Berdasarkan teori, pada morbus Hansen dari pemeriksaan fisik dapat ditemukan adanya
macula hipo atau hiperpigmentasi yang dapat disertai hipostesi jika dilakukan pemeriksaan
sensoris. Makula yang muncul dapat unilateral atau bilateral tergantung jenis morbus Hansen.
Makula disini lebih jelas dan lebih bervariasi bentuknya. Walaupun masih kecil, papul, nodus
lebih tegas dan beberapa nodus tampak melekuk pada bagian tengah sering tampak normal
dengan pinggiran dalam infiltrate lebih jelas dibanding tepi luarnya dan beberapa plak
tampak seperti punch out. Selain itu juga dapat ditemukan adanya pembesaran dan
pengerasan saraf tepi seperti n. auricularis magnus, n. ulnaris, n. radialis, n. perineus lateral
atau n. tibialis posterior. Pada tes gunawan dapat dilakukan pada lesi yaitu dengan pensil tinta
pada lesi akan hilang,sedangkan pada kulit normal akan ada bekas tinta (UI).
Diagnosis banding pada pasien ini adalah lentigo solaris, . Menurut teori, diagnosis
banding dari morbus Hansen yaitu viiligo, ptriasis vesicolor, dermatitis seboroik, ptriasis
rosea
Untuk jenis dari morbus Hansen pada kasus ini adalah jenis pausibasiler karena pada
kasus ini lesi terdistribusi secara unilateral, macula berjumlah 4 buah, terjadi penurunan
rangsangan nyeri pada lesi, namun tidak ditemukan adanya pembesaran saraf. Secara teori
morbus Hansen jenis pausibasiler memiliki karakteristik jumlah lesi 2-5 buah, distribusi lesi
asimetris, penurunan rasa nyeri, terjadi pembesaran pada 1 saraf tepi dan pada pemeriksaan
BTA hasilnya negatif (WHO, 2012).
Penatalaksanaan yang diberikan pada pasien ini berupa terapi tablet rifampisin 600mg
1x/bulan selama 6 bulan dan tablet DDS 100mg/hari selama 6 bulan. Hal ini sesuai dengan
teori berdasarkan rekomendasi dari WHO, obat antikusta yang dipakai untuk Pausibasiler
yakni DDS (Diaminodifenil sulfon) dan rifampicin selama 6 bulan.
DDS Rifampicin
Dewasa
50-70kg
100 mg
Setiap hari
600 mg
Sebulan sekali di bawah pengawasan
Anak
10-14 tahun*
50 mg
Setiap hari
450 mg
Sebulan sekali dibawah pengawasan
*Disesuaikan dosisnya untuk anak usia <10 tahun. Misalnya DDS 25 mg setiap hari dan
rifampicin 300 mg sebulan sekali dibawah pengawasan.

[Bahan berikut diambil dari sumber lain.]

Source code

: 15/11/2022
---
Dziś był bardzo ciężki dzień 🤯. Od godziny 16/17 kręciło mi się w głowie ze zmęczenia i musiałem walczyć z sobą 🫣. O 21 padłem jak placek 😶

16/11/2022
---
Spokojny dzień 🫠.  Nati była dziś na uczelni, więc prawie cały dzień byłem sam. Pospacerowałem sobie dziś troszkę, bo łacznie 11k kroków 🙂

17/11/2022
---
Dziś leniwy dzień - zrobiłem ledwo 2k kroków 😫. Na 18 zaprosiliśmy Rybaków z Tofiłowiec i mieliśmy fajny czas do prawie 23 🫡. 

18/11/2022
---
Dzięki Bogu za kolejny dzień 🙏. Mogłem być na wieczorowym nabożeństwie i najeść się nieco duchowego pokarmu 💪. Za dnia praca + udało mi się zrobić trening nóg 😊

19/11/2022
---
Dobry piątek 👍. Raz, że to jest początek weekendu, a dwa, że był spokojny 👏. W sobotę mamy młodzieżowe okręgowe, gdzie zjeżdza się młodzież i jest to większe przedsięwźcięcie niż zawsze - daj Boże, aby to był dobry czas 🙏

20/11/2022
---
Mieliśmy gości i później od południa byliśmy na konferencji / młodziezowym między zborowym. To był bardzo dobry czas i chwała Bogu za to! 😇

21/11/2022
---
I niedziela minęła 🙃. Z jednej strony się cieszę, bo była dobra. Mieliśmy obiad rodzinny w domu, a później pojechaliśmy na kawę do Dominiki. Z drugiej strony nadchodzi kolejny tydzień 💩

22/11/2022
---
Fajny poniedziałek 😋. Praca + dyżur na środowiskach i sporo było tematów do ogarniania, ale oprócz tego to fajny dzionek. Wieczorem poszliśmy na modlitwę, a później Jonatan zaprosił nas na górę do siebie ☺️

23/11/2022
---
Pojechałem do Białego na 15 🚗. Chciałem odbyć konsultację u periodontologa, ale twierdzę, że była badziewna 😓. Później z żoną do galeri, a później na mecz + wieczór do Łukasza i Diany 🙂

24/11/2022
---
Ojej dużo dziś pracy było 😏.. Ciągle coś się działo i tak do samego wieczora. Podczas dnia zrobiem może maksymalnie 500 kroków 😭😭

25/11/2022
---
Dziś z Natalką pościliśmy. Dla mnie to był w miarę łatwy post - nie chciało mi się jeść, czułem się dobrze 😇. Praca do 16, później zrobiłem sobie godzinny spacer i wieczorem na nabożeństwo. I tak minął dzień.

Prognosis pada pasien ini adalah bonam karena pasien ini datang pada keadaan awal.
Hal ini sesuai dengan teori bahwa prognosis morbus Hansen jika diobati dengan obat
kombinasi, pengobatan menjadi lebih sederhana dan lebih singkat. Namun jika terdapat
kontraktur dan ulkus kroik prognosis menjadi kurang baik.